WASHINGTON - They split along party lines, but members of the National Transportation Safety Board (NTSB) are united in their view that partisan politics had nothing to do with the board's decision to forgo a public hearing on the Interstate 35W bridge collapse.
In interviews and written statements this week, all five board members indicated they have confidence in the integrity of their agency's investigation, despite the political turmoil that has surrounded the bridge collapse.
The board's 3-2 decision has come under fire from two prominent Minnesota Democrats: Sen. Amy Klobuchar, and Rep.
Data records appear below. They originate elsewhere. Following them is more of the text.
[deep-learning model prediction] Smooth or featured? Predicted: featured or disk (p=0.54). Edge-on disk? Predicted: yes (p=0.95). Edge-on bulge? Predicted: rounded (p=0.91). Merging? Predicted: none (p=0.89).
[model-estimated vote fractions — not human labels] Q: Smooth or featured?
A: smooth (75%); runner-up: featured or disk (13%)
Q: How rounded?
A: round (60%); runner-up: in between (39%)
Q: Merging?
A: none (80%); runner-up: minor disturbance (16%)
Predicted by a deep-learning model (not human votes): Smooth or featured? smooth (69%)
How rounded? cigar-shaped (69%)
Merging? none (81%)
Jim Oberstar, the House Transportation and Infrastructure Committee chairman, who has been feuding with NTSB Chairman Mark Rosenker over whether the board has rushed to judgment on the causes of the accident.
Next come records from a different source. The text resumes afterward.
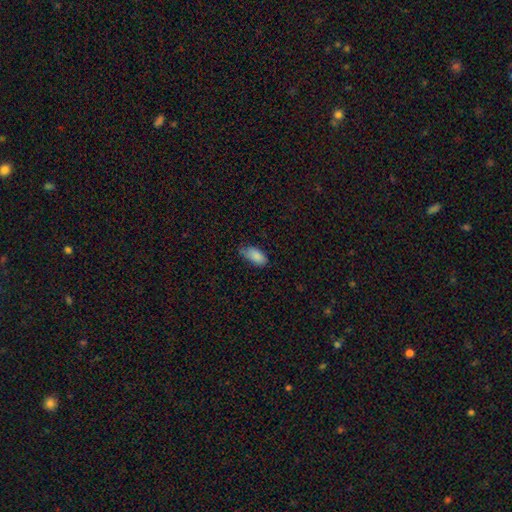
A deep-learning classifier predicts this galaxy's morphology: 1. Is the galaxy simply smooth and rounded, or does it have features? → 87% smooth, 8% star or artifact, 6% featured or disk.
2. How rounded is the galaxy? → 92% in between, 6% cigar-shaped, 3% round.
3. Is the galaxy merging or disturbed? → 59% none, 33% minor disturbance, 6% major disturbance, 2% merger.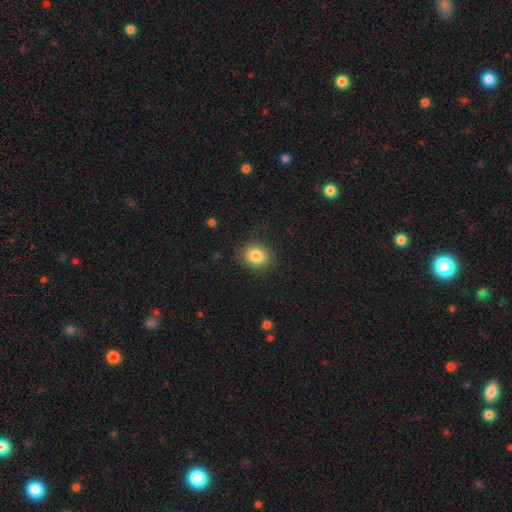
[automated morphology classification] Smooth or featured? Predicted: smooth (p=0.84). How rounded? Predicted: round (p=0.59). Merging? Predicted: none (p=0.84).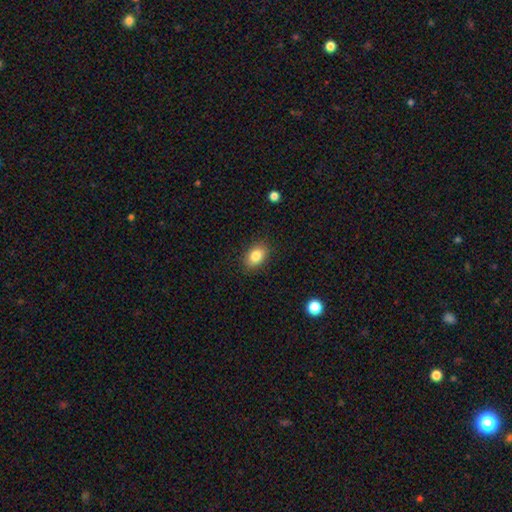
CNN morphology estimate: Overall: smooth (83%). How rounded: in between (82%). Merging: none (87%).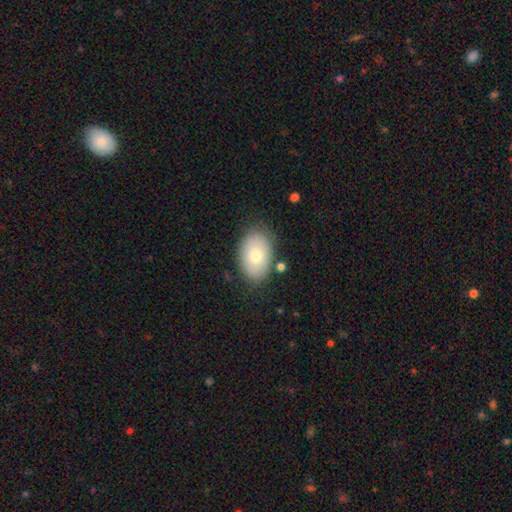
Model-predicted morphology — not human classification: type=smooth (74%); roundness=in between (87%); merging=none (81%).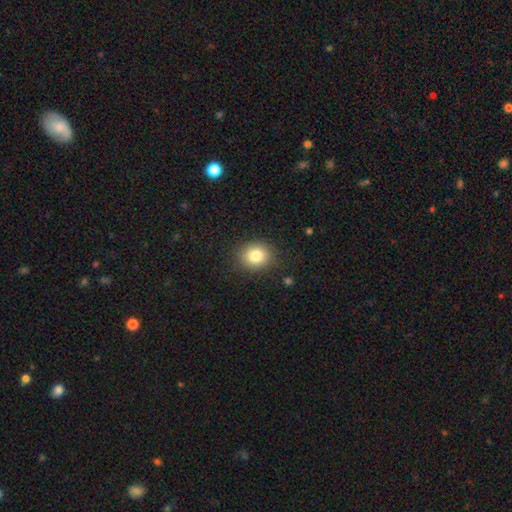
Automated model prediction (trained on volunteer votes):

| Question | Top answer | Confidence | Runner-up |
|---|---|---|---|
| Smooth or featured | smooth | 83% | star or artifact (10%) |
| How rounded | round | 67% | in between (32%) |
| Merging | none | 86% | minor disturbance (10%) |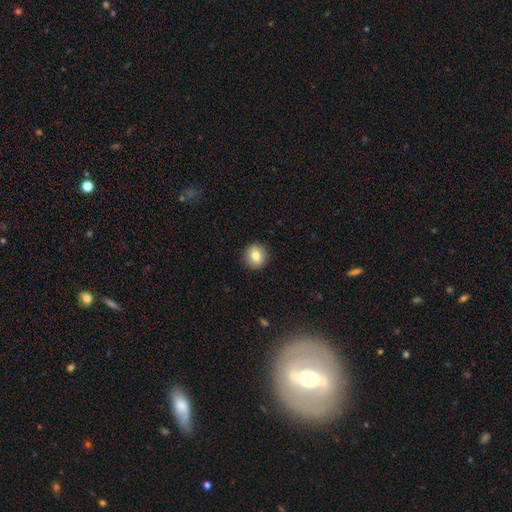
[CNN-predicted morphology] Smooth or featured: smooth — 80% (featured or disk — 11%)
How rounded: round — 91% (in between — 8%)
Merging: none — 92% (minor disturbance — 6%)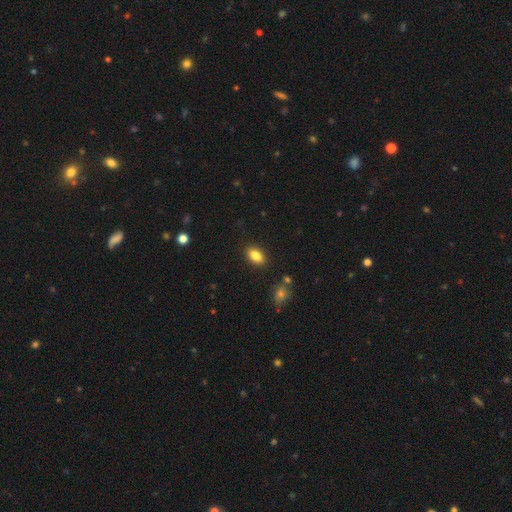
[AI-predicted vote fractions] This is clearly a smooth galaxy (84%). How rounded: clearly in between (89%). Merging: clearly none (87%).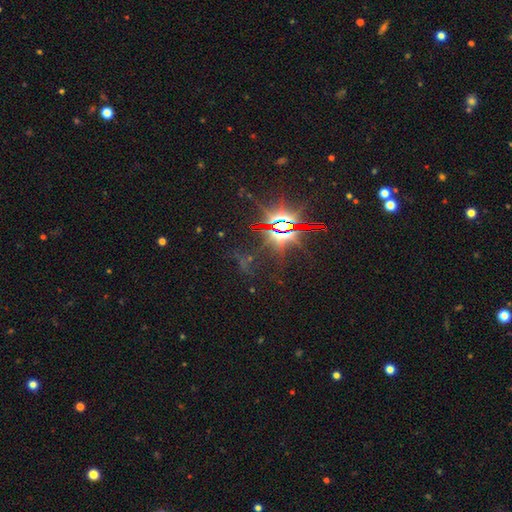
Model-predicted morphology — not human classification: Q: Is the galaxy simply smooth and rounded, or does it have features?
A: star or artifact — 80%.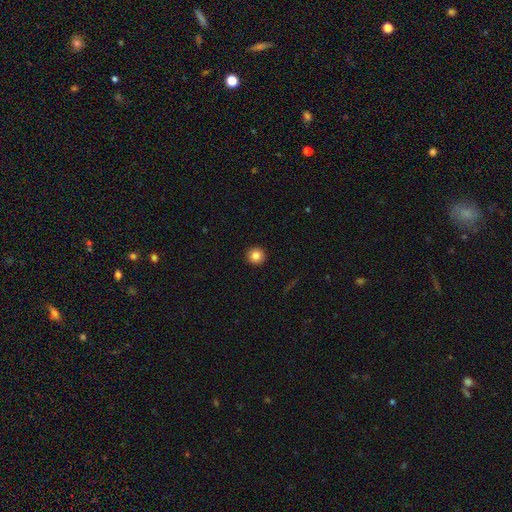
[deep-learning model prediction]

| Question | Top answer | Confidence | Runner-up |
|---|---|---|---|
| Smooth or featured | smooth | 85% | star or artifact (10%) |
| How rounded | round | 95% | in between (4%) |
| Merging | none | 93% | minor disturbance (4%) |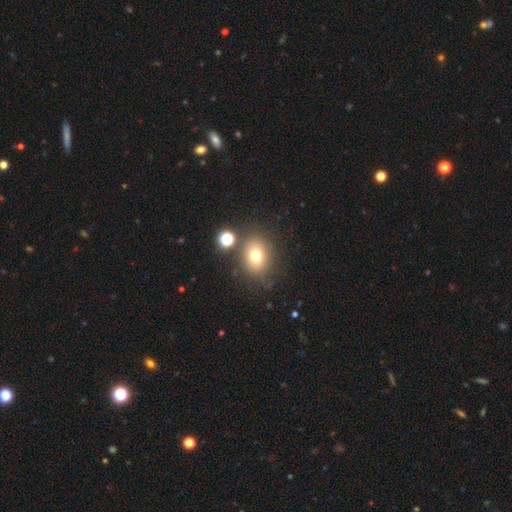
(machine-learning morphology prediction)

Jim Hall, the NTSB chairman in the Clinton administration, also said he was "disappointed," asserting that a public hearing on the I-35W probe would serve the board's educational mission and "speak to the integrity of the board's investigation."
Although the political pressure on the NTSB in the bridge case has been unusual -- perhaps even unprecedented -- none of the current board members says its actions have been driven by partisanship.
"We have different political perspectives, but on the business of the board, our views aren't partisan," said Kathryn O'Leary Higgins, one of the two Democrats who pushed unsuccessfully for a public hearing.
In fact, Higgins and Deborah A.P. Hersman, the other dissenting board member, argued that one of the main benefits of an interim public hearing would have been to dispel suspicions of partisanship.
"We recognized ... that there are a lot of political nuances in this debate, certainly in Minnesota," Hersman said.